AIM OF THE EXERCISE | Go through the entries, filter for the word "Brain", and copy every line that has it.

Top of THE DATA

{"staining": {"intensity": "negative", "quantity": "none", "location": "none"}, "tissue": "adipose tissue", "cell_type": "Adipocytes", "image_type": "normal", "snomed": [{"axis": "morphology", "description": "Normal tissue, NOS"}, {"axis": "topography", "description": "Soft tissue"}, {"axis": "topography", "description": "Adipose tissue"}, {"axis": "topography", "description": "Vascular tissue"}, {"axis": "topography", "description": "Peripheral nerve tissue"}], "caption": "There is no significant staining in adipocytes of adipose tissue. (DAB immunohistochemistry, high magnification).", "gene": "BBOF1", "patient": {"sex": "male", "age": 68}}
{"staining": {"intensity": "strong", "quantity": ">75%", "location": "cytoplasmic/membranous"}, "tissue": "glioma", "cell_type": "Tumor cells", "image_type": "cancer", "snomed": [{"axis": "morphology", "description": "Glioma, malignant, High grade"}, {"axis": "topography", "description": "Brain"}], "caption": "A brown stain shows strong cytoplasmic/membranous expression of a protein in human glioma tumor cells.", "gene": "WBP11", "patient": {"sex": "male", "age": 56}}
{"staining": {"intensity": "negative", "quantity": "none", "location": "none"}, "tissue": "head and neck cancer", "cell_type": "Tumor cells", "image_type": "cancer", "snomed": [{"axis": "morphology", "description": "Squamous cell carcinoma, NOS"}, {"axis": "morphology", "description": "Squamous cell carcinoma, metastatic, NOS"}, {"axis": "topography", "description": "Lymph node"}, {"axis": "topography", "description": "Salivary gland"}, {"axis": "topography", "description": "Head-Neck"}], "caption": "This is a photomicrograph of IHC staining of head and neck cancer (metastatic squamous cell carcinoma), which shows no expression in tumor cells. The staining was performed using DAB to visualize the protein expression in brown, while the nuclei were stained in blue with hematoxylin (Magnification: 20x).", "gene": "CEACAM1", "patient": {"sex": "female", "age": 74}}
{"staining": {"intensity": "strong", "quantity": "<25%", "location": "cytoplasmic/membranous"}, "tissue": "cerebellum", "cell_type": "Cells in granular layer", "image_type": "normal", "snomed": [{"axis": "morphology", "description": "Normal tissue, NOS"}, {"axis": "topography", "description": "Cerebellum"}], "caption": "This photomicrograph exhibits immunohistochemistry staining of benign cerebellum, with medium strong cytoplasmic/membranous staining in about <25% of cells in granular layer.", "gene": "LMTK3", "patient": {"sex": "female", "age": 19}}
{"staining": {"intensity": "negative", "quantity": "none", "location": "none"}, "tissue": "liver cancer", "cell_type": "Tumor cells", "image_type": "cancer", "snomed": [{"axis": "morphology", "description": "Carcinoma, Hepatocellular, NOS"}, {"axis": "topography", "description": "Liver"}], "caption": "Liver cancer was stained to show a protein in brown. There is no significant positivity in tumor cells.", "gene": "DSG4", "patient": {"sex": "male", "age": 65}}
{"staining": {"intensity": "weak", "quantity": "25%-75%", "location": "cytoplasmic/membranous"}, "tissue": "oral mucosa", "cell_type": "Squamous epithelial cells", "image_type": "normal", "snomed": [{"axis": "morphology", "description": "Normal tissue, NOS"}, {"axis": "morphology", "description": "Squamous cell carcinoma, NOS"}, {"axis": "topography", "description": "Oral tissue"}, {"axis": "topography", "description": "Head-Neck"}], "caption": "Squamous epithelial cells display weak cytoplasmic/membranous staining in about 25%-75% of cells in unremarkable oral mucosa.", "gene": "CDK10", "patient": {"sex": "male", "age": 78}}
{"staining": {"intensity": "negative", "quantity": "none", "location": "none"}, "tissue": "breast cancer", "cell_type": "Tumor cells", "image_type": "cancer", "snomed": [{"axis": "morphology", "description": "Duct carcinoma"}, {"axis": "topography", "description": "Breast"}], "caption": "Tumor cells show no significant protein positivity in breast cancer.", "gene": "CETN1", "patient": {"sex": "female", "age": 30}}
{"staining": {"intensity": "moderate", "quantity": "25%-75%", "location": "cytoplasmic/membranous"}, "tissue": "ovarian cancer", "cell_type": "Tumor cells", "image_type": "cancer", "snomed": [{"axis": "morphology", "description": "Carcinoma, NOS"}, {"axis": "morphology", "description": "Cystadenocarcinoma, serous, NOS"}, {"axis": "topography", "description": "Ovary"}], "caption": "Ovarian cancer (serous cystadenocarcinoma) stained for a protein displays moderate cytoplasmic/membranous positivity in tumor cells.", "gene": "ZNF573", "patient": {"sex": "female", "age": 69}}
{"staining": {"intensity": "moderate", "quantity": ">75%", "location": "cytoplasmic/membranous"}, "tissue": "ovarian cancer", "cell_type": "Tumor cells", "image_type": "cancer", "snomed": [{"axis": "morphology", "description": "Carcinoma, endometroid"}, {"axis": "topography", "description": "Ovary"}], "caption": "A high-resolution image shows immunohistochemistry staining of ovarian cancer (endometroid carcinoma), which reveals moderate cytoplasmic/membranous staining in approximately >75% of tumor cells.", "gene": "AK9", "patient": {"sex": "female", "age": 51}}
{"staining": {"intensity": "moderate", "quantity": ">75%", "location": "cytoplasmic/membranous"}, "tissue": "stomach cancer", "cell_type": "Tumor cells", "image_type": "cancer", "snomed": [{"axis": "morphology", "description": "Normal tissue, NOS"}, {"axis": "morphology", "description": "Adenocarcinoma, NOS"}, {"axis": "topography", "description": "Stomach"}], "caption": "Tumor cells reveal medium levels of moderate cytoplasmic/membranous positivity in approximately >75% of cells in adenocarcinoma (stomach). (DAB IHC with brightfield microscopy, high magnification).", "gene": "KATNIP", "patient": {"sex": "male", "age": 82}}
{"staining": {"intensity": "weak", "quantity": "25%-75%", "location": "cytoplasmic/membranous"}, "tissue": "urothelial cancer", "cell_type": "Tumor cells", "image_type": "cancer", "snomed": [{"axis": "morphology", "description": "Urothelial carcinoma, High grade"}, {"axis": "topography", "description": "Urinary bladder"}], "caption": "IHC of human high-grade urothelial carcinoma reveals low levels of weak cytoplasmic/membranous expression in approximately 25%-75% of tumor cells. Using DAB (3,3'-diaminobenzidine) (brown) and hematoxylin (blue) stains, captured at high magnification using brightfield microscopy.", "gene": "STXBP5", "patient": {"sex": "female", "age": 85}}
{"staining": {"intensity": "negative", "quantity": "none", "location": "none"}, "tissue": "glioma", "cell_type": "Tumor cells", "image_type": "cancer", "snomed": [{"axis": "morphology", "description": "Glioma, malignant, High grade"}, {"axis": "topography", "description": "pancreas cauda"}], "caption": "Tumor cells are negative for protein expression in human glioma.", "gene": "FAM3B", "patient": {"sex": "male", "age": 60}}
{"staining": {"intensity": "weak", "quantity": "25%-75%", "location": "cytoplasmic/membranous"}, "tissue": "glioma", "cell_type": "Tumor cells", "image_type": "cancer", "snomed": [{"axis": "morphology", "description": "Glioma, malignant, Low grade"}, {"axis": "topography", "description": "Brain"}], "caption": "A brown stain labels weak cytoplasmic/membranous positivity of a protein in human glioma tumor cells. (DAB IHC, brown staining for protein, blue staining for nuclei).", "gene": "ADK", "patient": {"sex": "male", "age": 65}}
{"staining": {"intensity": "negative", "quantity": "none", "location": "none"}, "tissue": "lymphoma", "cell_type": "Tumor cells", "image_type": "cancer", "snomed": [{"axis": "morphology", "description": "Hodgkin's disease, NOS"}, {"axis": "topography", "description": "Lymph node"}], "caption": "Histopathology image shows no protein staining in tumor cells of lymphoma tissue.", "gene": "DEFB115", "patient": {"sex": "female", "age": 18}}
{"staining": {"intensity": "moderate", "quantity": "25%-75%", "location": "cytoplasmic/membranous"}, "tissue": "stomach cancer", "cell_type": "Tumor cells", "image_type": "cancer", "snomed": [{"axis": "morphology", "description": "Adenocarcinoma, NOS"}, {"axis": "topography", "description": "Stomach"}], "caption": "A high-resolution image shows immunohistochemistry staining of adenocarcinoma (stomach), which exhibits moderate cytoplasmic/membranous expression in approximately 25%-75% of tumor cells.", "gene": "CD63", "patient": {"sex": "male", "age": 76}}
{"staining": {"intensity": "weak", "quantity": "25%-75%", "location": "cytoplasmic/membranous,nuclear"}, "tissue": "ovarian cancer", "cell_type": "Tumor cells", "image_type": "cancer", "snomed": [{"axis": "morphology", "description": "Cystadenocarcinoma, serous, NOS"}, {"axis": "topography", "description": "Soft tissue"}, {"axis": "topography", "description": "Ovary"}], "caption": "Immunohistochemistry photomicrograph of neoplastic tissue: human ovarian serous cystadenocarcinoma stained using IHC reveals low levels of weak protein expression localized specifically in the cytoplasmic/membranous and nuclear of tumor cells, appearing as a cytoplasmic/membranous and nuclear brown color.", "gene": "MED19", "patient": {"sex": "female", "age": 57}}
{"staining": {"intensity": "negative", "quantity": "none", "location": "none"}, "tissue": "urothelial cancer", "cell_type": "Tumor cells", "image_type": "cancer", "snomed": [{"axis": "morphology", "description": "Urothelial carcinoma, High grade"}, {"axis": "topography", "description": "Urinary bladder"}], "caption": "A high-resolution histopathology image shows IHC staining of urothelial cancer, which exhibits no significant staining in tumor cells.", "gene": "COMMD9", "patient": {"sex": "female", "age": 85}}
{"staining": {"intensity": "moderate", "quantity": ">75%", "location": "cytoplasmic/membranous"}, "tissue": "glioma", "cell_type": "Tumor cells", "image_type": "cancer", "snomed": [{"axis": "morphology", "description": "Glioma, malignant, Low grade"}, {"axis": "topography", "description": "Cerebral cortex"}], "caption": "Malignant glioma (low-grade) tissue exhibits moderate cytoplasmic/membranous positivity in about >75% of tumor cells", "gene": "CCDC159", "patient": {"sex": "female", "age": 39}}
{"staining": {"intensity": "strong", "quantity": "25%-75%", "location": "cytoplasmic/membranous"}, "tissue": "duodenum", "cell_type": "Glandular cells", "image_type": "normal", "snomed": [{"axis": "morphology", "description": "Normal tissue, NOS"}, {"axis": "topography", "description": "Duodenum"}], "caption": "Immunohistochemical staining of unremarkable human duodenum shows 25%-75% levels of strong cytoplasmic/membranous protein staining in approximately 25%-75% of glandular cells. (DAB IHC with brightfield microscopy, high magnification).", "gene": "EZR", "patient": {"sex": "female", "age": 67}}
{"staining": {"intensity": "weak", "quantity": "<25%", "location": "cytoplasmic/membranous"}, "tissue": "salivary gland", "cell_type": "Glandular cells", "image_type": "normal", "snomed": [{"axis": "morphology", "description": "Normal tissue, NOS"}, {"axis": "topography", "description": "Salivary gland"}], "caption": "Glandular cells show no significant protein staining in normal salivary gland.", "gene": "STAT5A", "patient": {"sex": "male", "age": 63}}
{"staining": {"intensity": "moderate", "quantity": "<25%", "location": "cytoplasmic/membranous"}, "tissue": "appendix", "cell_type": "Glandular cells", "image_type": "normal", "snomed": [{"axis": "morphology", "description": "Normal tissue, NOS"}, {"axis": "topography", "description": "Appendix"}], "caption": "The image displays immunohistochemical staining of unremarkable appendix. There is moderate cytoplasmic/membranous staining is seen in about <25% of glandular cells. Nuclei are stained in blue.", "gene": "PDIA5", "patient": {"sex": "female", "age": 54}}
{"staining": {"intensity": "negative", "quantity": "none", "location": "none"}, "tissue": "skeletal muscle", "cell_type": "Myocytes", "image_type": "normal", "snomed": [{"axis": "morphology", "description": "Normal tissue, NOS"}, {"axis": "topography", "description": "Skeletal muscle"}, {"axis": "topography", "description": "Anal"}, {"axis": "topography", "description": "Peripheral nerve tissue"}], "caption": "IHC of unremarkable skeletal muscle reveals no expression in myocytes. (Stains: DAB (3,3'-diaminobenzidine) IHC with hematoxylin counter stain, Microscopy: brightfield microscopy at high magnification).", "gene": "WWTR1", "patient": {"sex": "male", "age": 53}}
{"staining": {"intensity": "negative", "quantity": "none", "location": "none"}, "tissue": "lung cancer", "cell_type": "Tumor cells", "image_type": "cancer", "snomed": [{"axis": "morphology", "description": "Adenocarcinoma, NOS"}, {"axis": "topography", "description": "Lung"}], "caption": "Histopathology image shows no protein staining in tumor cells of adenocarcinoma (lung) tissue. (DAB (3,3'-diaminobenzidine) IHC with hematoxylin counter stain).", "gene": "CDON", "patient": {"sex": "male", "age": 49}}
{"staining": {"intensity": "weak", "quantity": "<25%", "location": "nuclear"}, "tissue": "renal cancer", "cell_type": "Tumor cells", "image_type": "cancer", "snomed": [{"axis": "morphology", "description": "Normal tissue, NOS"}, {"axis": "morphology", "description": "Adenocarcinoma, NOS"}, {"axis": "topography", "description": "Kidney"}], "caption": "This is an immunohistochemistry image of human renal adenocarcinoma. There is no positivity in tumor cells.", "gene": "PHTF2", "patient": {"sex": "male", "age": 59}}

Bottom of THE DATA

PROBLEM SOLUTION |
{"staining": {"intensity": "strong", "quantity": ">75%", "location": "cytoplasmic/membranous"}, "tissue": "glioma", "cell_type": "Tumor cells", "image_type": "cancer", "snomed": [{"axis": "morphology", "description": "Glioma, malignant, High grade"}, {"axis": "topography", "description": "Brain"}], "caption": "A brown stain shows strong cytoplasmic/membranous expression of a protein in human glioma tumor cells.", "gene": "WBP11", "patient": {"sex": "male", "age": 56}}
{"staining": {"intensity": "weak", "quantity": "25%-75%", "location": "cytoplasmic/membranous"}, "tissue": "glioma", "cell_type": "Tumor cells", "image_type": "cancer", "snomed": [{"axis": "morphology", "description": "Glioma, malignant, Low grade"}, {"axis": "topography", "description": "Brain"}], "caption": "A brown stain labels weak cytoplasmic/membranous positivity of a protein in human glioma tumor cells. (DAB IHC, brown staining for protein, blue staining for nuclei).", "gene": "ADK", "patient": {"sex": "male", "age": 65}}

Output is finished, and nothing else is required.